Sumpah, baru kali ini gue ketemu cewek yang kalau udah ngamuk-ngamuk terlihat horror banget. Lucunya, banyak yang bilang kalau gue ngamuk, gue lebih seram lagi dari Astrid. Pernah nih gue denger bocoran nanti setelah genap lima tahun geng ini berdiri, gue bakal menggantikan Astrid menjadi pemimpin. Habis katanya gue sama kerennya kayak Astrid.

Heh, bukannya gue sekeren cewek, ya! Amit-amit!

"Oke," tiba-tiba gue bersuara. "Sebenci-bencinya gue sama mereka, gue nggak akan biarin elo sendirian deh. Lebih baik gue ikut aja," kata gue lagi. "Kan gue nggak bakal hanya berdua aja sama lo."

"Kalian jangan berdua aja sama anak-anak itu!" tiba-tiba Echa berteriak. "Gue mau ikut juga, dong!"

Gue mencibir mendengar kata-kata Echa yang jelas terdengar cemburu. Bukan gosip bohongan lagi kalau Echa naksir berat sama gue. Selain Felicity dan Astrid udah pernah bilang ke gue, Echa sendiri sudah pernah ngaku duluan. Gue suka juga sih sama dia. Tapi cuma suka sebagai temen aja, nggak lebih. Yah, walau gue rada-rada tersanjung juga sih ditaksir sama anak konglomerat. Ini kan menunjukkan gue keren! Huahahaha.

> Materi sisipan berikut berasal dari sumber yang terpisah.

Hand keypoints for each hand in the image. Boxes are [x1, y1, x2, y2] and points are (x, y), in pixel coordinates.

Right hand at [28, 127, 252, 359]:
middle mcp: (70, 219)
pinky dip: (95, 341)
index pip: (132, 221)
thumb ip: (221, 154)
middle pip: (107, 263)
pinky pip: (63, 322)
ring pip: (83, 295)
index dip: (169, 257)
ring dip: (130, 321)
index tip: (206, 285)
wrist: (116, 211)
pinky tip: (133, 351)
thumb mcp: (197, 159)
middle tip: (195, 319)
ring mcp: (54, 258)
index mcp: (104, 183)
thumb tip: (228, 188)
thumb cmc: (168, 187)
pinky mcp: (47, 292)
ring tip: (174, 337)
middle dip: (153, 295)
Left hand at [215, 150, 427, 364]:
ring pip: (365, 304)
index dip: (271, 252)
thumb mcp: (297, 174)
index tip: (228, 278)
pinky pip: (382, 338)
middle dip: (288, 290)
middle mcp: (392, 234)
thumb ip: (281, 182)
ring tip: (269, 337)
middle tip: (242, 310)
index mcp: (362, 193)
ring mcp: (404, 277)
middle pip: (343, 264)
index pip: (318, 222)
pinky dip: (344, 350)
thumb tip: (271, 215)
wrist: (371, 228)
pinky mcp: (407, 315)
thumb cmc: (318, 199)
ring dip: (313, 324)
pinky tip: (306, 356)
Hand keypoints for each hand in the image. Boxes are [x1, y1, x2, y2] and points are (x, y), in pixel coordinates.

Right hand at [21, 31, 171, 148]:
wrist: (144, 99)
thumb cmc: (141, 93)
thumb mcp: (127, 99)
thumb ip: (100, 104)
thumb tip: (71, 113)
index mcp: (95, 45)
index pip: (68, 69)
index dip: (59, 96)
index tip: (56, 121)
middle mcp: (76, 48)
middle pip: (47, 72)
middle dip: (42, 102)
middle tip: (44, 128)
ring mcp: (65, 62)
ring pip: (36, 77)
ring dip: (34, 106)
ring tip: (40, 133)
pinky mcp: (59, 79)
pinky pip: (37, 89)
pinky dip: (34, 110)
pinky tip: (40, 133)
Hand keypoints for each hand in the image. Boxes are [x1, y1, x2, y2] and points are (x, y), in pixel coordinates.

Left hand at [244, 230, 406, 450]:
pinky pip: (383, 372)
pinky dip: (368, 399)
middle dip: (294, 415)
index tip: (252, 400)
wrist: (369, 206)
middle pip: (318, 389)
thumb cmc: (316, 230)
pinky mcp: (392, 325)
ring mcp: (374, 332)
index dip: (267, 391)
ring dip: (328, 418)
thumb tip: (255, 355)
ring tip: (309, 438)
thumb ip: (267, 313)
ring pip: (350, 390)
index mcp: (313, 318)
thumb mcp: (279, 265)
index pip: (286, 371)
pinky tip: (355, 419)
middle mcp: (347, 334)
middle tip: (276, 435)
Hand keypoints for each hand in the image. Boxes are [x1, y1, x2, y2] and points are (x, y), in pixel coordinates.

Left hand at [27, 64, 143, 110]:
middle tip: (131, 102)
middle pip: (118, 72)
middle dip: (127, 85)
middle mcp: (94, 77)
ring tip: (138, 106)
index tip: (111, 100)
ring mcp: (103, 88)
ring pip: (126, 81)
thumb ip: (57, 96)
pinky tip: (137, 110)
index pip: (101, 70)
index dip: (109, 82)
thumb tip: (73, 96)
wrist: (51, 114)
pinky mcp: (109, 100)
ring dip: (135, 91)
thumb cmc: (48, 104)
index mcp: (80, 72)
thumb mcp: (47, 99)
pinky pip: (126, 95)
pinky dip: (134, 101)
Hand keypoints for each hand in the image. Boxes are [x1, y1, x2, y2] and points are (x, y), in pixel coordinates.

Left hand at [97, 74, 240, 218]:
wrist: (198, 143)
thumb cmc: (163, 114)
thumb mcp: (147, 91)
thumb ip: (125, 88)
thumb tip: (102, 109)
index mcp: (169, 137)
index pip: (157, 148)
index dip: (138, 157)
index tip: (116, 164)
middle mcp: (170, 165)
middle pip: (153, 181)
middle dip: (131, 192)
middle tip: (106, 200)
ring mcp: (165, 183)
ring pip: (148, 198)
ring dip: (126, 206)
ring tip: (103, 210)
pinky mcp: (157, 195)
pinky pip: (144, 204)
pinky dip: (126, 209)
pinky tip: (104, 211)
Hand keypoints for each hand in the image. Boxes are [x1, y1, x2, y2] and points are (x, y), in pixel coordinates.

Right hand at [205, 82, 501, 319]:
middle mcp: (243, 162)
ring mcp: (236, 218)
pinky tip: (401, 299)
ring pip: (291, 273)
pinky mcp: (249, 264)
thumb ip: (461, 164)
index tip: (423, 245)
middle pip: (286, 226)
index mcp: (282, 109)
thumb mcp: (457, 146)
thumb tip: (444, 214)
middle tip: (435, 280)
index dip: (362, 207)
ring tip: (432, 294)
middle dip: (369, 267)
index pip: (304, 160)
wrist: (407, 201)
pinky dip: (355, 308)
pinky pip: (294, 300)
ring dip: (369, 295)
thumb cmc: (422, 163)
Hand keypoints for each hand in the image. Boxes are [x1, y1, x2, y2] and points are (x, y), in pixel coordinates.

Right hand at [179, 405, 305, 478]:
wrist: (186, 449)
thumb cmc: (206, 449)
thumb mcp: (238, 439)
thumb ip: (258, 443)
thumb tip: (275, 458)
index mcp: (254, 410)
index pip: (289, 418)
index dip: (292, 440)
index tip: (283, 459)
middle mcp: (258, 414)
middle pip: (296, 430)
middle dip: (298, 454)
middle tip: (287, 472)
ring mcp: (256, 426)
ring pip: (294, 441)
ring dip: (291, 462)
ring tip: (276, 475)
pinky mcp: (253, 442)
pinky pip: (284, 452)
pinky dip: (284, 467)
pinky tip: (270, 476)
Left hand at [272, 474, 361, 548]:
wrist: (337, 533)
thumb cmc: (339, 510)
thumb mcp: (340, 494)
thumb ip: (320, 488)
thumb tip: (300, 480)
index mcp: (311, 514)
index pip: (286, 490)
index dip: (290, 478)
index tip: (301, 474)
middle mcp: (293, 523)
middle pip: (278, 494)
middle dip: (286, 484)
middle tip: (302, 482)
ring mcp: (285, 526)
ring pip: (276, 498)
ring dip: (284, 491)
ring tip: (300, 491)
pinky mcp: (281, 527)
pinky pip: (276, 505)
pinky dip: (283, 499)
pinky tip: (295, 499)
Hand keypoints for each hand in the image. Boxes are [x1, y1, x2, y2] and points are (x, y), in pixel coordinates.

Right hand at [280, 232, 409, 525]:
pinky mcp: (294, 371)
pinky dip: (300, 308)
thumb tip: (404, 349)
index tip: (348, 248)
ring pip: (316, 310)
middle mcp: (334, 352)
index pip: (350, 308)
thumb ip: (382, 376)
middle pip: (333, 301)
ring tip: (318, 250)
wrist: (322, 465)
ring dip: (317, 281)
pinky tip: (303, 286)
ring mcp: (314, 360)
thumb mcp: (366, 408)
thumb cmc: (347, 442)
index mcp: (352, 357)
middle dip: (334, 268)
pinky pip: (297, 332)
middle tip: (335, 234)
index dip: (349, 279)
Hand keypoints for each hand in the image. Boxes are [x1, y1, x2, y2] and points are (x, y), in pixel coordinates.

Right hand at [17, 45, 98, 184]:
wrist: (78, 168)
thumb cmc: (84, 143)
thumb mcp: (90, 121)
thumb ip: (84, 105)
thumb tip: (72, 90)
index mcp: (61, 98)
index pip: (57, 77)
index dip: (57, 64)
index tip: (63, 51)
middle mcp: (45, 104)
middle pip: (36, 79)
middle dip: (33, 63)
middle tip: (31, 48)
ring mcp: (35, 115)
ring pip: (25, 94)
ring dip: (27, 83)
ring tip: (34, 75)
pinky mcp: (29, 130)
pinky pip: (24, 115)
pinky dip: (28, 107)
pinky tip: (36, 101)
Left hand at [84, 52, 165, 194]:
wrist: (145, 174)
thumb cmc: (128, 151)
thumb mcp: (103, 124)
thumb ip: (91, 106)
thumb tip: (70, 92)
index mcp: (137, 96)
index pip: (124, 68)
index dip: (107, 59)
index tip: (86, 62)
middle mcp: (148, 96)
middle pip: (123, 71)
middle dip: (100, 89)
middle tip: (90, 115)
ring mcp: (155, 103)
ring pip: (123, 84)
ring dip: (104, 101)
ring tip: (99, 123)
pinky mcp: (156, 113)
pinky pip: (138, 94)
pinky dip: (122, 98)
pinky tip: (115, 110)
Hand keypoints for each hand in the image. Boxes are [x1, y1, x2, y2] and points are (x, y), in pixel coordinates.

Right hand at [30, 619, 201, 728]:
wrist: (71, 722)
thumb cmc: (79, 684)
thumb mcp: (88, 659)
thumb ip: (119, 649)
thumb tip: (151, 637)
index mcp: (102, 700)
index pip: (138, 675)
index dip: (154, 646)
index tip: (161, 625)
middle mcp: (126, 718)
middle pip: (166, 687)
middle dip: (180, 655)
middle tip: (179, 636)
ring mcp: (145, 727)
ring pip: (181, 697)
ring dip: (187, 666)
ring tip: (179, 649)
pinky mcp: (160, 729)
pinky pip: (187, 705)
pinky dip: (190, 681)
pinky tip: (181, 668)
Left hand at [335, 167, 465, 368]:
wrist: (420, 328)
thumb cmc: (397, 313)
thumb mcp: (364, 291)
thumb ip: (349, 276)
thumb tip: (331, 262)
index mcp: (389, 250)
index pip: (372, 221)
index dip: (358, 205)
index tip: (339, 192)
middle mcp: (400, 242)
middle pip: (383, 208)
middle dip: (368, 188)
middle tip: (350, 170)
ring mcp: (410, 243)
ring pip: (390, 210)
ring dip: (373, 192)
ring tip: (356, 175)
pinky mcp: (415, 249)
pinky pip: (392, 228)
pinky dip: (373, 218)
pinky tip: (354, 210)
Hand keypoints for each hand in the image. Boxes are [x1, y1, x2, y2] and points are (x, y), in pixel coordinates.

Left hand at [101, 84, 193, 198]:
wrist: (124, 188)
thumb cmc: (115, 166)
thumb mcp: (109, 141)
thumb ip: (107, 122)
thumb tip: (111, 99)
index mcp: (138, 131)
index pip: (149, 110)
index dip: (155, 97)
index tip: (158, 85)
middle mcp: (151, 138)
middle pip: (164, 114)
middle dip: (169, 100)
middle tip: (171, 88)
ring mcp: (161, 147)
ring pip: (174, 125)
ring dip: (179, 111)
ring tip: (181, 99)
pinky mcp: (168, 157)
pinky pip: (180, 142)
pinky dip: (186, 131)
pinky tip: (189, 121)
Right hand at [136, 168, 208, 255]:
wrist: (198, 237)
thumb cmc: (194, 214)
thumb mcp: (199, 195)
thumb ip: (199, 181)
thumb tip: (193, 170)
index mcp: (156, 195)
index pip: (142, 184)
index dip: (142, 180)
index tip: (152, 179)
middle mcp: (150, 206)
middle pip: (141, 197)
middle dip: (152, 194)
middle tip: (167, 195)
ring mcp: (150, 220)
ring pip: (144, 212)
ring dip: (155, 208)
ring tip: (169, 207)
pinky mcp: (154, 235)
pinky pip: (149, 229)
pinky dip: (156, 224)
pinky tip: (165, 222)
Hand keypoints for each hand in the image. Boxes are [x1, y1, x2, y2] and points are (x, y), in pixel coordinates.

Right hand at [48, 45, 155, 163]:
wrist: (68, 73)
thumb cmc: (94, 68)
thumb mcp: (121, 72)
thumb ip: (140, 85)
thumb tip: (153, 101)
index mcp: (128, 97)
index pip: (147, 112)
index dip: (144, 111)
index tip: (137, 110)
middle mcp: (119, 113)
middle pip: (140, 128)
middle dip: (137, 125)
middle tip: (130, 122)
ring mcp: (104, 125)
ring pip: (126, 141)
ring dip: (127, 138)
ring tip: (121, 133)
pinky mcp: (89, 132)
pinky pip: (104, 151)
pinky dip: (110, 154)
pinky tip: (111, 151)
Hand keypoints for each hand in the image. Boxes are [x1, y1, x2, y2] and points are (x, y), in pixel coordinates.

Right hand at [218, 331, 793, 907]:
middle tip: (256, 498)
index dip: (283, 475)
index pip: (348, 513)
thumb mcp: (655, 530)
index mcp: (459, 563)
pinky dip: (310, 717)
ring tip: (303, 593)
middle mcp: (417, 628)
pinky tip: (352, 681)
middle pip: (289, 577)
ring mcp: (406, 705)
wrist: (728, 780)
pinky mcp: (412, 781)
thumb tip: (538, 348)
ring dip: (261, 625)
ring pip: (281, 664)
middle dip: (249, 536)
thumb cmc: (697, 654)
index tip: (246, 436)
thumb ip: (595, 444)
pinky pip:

"Boleh aja. Serah elo deh," kata gue, berlagak seolah gue pemimpinnya. Gue menoleh ke arah Astrid yang mukanya masih terlihat jengkel. "Gimana? Lo mau Echa ikut, nggak?" tanya gue.

"Beberapa boleh ikut, tapi jangan semuanya," kata Astrid kaku.

"Begini saja," tiba-tiba si cowok Jerman (eh, beneran orang Jerman, lho) yang namanya Nigel (bacanya 'naijel' bukan 'nigél'!) menyeletuk. "Bagaimana bila yang ikut adalah Astrid, Felicity, Echa, Felicio dan kamu? Maka bila kalian berlima pergi bersama-sama, maka kami berlimabelas tidak usah terlalu cemas."

Gue selalu mau cekikikan karena Nigel selalu memakai bahasa yang terlalu formal begitu. Kayak kata nyokap gue, kalau ada orang luar belajar bahasa Indonesia, pas dipraktekkin, malah kedengarannya lucu. Tadinya sih gue nggak percaya, soalnya Miyuki, cewek Jepang yang ada di geng kami itu ngomong bahasa Indonesia selancar kami. Bahkan bahasa yang dia pakai gaul-gaul gitu. Tapi ternyata nyokap gue bener. Ya, liat aja deh si Nigel. Biasanya, gue suka maksa dia ngomong banyak biar gue bisa ngetawain dia sepuasnya.

"Bener juga ya lo," gumam gue. "Pinter juga ya, lo, Gel. Bener kata dia, Strid. Mending kita besok pergi berlima aja," lanjut gue lagi.

Astrid menatap Nigel. "Baiklah. Makasih buat ide lo, ide lo bagus kok," kata Astrid. "Jadi besok kita berlima pergi ke SMA Pemhara, oke? Ingat, kita jangan saling memisahkan diri sendiri. Celaka-celaka nanti salah satu dari kita malah mati," kata Astrid lagi. Gue bergidik mendengarnya. Hmm, kayaknya pengalaman besok bakal jadi pengalaman yang menakutkan jiwa dan raga, nih. Hehehe.